Today’s government announcement of 41 new Marine Conservation Zones marks a highly significant moment in the long hard struggle to get the legislation and political will to deliver an ecologically coherent network of protected areas at sea. This network will ultimately allow our small corner of the blue planet to recover. It has not been easy, however. Many of those with vested interests have been aggressively against our ambitions to take better care of our seas and end to over-fishing.
At the beginning of this voyage we had to demonstrate that we had a marine environment that was worth protecting.
We surveyed the myriad sea-bed types and multitude of beauties, curiosities and downright breath-taking marine wildlife around our shores – and talked to anyone who’d listen about the wonders of our seas. Very few people realised that we have corals, let alone the world’s second-largest shark patrolling our waters eating vast amounts of the smallest of the animals in our seas, the plankton. There were stories to tell of fish that change sex, wrasse that build nests and ocean quahogs that can live for as long as 500 years.

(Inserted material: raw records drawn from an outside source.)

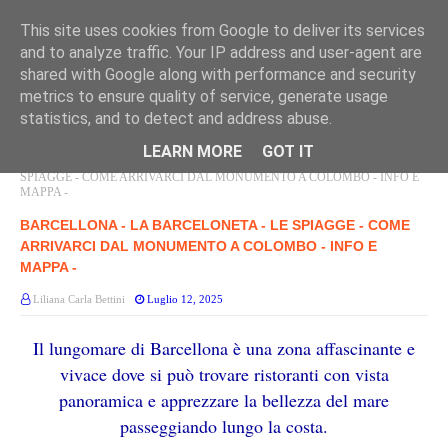
This site uses cookies from Google to deliver its services
and to analyze traffic. Your IP address and user-agent are
shared with Google along with performance and security
metrics to ensure quality of service, generate usage
statistics, and to detect and address abuse.
LEARN MORE
GOT IT
Home page
PORTI SPAGNA
BARCELLONA - LA BARCELONETA - LE
SPIAGGE - COME ARRIVARCI DAL MONUMENTO A COLOMBO - INFO E
MAPPA -
BARCELLONA - LA BARCELONETA - LE SPIAGGE - COME
ARRIVARCI DAL MONUMENTO A COLOMBO - INFO E
MAPPA -
Liliana Carla Bettini
Luglio 12, 2025
Il lungomare di Barcellona è una zona affascinante e
vivace dove si può trovare ristoranti con vista
panoramica e apprezzare la bellezza del mare
passeggiando lungo la costa.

As we gathered public support to protect the wonders of our marine environment, we were also able to reveal the shocking amount of damage we observed. Cod nearly became commercially extinct in the North Sea and hundreds of dolphins were being washed-up dead on our shores. In the 1980s and 90s horse mussel communities were destroyed in one of our few marine nature reserves by dredging for queenies. In many other sites we were seeing the devastating effect of scallop-dredging on sea fans, sunset corals and other fragile species. Something had to be done. It was time for a new approach.
In 2002 we called for a marine bill which would allow us to manage and protect our marine environment. The legislation at that time was out-dated, not fit-for-purpose and, most importantly, prevented us designating marine protected areas and managing our inshore fisheries sustainably. Then we rallied our members and supporters – a staggering 250,000 people signed silver scales during our Petition Fish campaign which we packed into boxes and took to Westminster.